"Jak się starzeć bez godności?"
„Jak się starzeć bez godności?” - to pytanie postawiły sobie dwie gościnie „Wieczoru Kobiet” w Miejskiej Bibliotece Publicznej w Jastrzębiu-Zdroju: Magdalena Grzebałkowska i Ewa Winnicka. Było to spotkanie z przymrużeniem oka, ale nie zabrakło również rozmów o dramatycznych historiach tych zupełnie niedawnych, i tych sprzed 78 lat.
"Jak się starzeć bez godności?" - spotkanie ze znanymi reportażystkami
Spotkanie było zorganizowane w okolicach daty 8 marca, czyli Międzynarodowego Dnia Kobiet i zgromadziło liczne grono słuchaczy, nie tylko pań. Magdalena Grzebałkowska i Ewa Winnicka prowadziły konwersację, która iskrzyła się od nieoczekiwanych puent i skojarzeń. Była utrzymana w lekkim, luźnym tonie - z przymrużeniem oka. Nie oznaczało to jednak, że występowały w niej jedynie tematy błahe. W istocie panie dotknęły zagadnienia obecności seniorów (bardzo nie lubią tego określenia) we współczesnym społeczeństwie polskim.
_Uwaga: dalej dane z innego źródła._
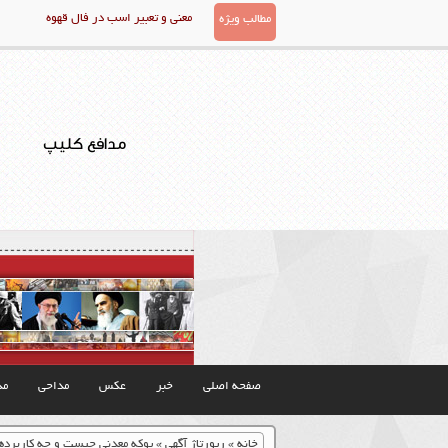
معنی و تعبیر اسب در فال قهوه
مطالب ویژه
مدافع کلیپ
صفحه اصلی
خبر
عکس
مداحی
مذ
خانه
»
رپورتاژ آگهی
»
پوکه معدنی چیست و چه کاربردها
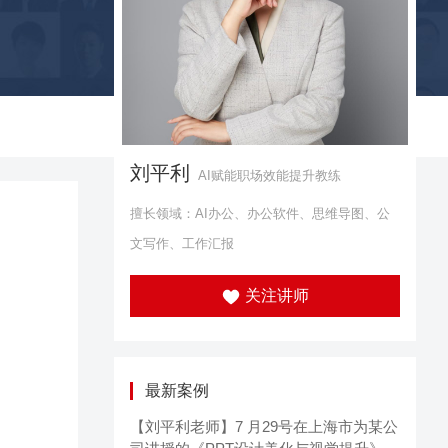
刘平利
AI赋能职场效能提升教练
擅长领域：AI办公、办公软件、思维导图、公
文写作、工作汇报
关注讲师
最新案例
【刘平利老师】7 月29号在上海市为某公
- Mam takie poczucie, że kobiety, że ludzie po 50. roku życia stają się niewidzialni, przezroczyści, że nie zwraca się na nich uwagi, jako na mało istotny wręcz nic nieznaczący szczegół. Osobom takim przypisuje się jedynie rolę obsługową. Mają opiekować się wnukami, zrobić obiad dla dorosłych dzieci itp. Narzuca im się zachowania wynikające z utrwalonych od lat stereotypów - mówił Ewa Winnicka.
Ewa Winnicka i Magdalena Grzebałkowska wspólnie prowadzą podcast pt. „Jak się starzeć bez godności?”. Wydały również książkę pod tym samym tytułem. Autorki starają się spojrzeć na proces starzenia, jako na kolejny etap życia ze swoimi cieniami, ale i blaskami oraz możliwościami. Przekonują, że jesień życia może być ciekawa i barwna, że jest czas na podróż, miłość, zabawę, korzystanie z uroków, które niesie chwila.
Podczas spotkania czytelnicy poruszyli również tematy związane z innymi książkami autorek: „Rok 1945. Wojna i pokój” (Grzebałkowska), czy „Był sobie chłopczyk” (Winnicka). Jastrzębianie, goszcząc u siebie tak znane reportażystki, nie mogli odmówić sobie pytań związanych z ich najbardziej znanymi książkami. Na zakończenie spotkania panie podpisywały swoją najnowszą publikację oraz inne książki, przyniesione przez wiernych czytelników.
Spotkanie radosne, ale nie można było nie wspomnieć o wcześniejszych reportażach. Na koniec pojawiło się wielkie wzruszenie...Nie zapomnę tego spotkania.
Wyjątkowe spotkanie. Mimo wielkiego dorobku dziennikarskiego, obie panie skromne i naturalne .Pozostawiły mnóstwo pozytywnej energii.
Komentarz został usunięty ponieważ nie jest związany z tematem
Z całym szacunkiem dla p. dyrektor biblioteki i autorki tego artykułu, ale dwukrotne przekręcenie nazwiska pani Magdaleny Grzebałkowskiej, zarówno w zapowiedzi podczas występu na żywo, jak i w tym artykule, to chyba nie pomyłka, tylko ignorancja. Proszę bardziej się przygotować na drugi raz.